Exercise directions
Copy, word for word, the lines of the entries below between the one with "left shoulder: (247, 244)" and the one with "left shoulder: (1121, 243)", inclusive, and leave out everything else.

=== Begin Enclosure ===

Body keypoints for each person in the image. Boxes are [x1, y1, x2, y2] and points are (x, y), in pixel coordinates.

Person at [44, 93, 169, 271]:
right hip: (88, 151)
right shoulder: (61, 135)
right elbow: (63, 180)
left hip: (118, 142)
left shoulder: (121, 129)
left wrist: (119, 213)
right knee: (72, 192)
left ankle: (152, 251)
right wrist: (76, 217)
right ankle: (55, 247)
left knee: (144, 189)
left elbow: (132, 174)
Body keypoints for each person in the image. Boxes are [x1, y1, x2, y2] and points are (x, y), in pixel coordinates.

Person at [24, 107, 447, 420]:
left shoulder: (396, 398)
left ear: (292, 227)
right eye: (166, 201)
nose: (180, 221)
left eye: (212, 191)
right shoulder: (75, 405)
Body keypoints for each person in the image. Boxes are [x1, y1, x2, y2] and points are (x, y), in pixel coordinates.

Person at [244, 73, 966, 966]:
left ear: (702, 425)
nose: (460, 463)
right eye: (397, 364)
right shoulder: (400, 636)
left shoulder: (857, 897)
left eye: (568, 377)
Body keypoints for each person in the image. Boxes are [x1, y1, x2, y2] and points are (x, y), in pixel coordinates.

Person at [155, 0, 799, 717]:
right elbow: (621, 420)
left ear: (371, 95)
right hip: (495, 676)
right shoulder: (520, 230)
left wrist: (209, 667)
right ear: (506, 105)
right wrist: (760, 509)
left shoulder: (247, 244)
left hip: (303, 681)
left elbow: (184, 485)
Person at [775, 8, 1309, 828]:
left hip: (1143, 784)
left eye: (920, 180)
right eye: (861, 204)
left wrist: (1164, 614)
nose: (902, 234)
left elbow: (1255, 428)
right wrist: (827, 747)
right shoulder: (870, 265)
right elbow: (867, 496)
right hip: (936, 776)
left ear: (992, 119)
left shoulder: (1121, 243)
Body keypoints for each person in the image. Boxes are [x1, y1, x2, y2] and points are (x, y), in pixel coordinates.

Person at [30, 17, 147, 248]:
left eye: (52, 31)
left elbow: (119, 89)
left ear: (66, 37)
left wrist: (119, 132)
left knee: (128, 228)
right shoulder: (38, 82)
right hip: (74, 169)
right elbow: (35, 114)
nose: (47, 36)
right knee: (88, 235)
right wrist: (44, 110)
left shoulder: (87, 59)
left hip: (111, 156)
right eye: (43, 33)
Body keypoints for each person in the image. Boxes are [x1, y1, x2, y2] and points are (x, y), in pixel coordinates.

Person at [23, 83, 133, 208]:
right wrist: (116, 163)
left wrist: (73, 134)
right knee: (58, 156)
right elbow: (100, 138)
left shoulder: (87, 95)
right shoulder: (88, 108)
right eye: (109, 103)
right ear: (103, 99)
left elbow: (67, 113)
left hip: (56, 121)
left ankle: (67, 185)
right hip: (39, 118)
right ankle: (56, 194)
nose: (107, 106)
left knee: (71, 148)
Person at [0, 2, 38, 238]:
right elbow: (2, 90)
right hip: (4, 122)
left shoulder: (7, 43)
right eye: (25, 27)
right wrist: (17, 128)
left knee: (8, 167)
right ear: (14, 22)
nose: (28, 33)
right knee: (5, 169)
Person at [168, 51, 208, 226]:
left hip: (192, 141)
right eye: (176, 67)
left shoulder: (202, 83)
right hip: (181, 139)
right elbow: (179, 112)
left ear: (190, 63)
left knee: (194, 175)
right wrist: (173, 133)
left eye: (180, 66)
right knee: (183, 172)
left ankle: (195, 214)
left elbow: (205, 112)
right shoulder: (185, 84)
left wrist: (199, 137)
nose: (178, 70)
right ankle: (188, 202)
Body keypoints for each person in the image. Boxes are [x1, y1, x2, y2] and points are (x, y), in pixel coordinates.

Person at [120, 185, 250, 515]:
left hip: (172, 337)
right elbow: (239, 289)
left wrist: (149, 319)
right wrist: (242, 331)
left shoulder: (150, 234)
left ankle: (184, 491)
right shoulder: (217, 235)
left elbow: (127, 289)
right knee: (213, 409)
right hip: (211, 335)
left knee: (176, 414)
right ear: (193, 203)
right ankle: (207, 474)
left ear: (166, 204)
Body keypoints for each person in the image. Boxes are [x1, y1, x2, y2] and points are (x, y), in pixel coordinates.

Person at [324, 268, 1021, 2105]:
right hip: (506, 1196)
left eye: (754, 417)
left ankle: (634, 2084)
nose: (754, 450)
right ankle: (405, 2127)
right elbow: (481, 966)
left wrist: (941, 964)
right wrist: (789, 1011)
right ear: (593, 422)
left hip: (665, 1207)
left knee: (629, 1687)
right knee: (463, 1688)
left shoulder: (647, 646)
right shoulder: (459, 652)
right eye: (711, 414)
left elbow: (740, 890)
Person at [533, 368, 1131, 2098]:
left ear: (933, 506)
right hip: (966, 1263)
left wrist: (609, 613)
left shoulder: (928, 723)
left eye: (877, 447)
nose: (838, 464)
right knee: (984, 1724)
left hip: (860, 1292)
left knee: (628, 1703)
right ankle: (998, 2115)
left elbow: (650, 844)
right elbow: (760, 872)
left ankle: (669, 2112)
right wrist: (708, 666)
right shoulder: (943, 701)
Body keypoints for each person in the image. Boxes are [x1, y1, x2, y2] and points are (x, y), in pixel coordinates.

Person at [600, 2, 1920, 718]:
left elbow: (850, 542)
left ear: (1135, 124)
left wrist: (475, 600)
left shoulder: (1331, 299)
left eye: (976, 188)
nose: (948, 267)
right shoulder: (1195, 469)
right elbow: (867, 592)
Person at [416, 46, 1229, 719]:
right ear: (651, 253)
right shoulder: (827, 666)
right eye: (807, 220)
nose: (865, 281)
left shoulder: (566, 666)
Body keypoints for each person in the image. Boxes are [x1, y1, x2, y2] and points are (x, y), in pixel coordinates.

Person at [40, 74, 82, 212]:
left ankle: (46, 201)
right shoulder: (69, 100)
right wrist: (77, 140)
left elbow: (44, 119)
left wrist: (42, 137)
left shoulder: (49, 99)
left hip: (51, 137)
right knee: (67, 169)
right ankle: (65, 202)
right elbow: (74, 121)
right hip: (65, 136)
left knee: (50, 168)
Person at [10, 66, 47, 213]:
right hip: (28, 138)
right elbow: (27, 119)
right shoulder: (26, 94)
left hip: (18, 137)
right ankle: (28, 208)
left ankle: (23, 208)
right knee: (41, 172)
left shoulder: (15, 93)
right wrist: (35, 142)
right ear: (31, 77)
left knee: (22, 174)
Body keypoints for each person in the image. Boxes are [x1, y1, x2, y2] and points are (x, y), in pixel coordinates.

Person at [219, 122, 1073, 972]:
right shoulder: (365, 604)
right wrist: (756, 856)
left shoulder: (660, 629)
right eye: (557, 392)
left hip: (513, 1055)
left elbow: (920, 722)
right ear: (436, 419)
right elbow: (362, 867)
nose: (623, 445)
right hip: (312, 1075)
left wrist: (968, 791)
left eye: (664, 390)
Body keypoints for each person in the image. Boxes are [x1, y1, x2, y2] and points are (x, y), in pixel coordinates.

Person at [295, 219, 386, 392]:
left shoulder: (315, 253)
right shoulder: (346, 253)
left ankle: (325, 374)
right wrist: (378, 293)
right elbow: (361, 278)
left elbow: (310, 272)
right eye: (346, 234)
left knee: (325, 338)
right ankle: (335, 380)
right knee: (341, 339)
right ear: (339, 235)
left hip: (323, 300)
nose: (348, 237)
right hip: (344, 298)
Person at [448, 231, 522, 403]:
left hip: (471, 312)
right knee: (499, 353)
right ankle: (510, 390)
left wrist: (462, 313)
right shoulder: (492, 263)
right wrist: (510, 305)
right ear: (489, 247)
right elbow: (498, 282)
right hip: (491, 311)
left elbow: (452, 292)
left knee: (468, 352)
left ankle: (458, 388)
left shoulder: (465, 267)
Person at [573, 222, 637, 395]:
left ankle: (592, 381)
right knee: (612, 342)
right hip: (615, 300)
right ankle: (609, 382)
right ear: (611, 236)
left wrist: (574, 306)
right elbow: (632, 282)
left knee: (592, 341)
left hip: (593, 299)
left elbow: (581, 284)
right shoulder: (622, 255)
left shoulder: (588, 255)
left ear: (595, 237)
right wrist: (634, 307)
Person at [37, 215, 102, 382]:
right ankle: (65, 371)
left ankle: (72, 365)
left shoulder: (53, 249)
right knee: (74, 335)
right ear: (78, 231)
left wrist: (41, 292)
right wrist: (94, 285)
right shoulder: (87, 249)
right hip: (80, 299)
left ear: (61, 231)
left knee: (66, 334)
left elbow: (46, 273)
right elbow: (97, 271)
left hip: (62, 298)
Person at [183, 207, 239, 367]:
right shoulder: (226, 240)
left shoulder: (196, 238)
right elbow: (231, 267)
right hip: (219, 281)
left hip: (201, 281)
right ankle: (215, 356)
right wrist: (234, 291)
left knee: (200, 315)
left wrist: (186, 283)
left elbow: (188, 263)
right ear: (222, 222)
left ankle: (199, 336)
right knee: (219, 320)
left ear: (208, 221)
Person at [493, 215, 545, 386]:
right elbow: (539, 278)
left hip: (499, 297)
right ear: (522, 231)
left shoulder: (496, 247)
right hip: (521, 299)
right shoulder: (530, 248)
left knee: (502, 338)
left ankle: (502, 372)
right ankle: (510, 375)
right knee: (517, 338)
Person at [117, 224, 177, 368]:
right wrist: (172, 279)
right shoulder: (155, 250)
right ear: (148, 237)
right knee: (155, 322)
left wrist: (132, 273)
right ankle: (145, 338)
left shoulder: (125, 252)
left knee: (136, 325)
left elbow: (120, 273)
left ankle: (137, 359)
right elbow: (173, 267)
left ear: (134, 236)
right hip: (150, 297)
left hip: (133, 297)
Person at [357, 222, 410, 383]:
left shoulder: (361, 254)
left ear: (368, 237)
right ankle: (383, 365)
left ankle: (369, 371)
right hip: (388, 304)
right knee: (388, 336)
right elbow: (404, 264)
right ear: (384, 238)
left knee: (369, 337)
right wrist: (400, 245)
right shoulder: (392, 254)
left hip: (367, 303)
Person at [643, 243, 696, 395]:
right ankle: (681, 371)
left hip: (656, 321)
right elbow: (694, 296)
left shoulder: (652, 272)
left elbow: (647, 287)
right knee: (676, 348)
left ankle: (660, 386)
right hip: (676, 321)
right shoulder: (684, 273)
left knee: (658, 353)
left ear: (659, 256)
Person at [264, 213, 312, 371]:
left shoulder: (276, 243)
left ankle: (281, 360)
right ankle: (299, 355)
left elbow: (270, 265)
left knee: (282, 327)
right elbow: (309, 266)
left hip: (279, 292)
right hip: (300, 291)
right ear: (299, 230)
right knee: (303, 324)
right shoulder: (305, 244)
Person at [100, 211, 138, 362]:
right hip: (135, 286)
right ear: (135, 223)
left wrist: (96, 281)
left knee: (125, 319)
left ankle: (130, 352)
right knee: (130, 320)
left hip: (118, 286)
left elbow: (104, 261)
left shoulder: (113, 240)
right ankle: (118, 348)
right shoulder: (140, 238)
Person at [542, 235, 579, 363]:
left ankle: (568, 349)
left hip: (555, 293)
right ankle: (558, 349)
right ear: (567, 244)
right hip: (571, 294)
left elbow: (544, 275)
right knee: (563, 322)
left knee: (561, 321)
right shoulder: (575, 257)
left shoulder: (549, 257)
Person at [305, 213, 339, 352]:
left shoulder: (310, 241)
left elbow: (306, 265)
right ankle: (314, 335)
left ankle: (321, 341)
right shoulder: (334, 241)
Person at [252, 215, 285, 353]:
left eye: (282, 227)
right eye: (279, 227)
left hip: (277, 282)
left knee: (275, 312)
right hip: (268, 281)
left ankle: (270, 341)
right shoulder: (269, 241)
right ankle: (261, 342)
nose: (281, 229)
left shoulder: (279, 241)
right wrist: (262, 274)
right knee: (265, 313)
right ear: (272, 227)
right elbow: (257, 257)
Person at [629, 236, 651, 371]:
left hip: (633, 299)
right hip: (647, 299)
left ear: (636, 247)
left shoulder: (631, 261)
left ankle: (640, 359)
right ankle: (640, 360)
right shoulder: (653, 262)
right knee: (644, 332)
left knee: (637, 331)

=== End Enclosure ===

Task result
left shoulder: (247, 244)
left hip: (303, 681)
left elbow: (184, 485)
Person at [775, 8, 1309, 828]:
left hip: (1143, 784)
left eye: (920, 180)
right eye: (861, 204)
left wrist: (1164, 614)
nose: (902, 234)
left elbow: (1255, 428)
right wrist: (827, 747)
right shoulder: (870, 265)
right elbow: (867, 496)
right hip: (936, 776)
left ear: (992, 119)
left shoulder: (1121, 243)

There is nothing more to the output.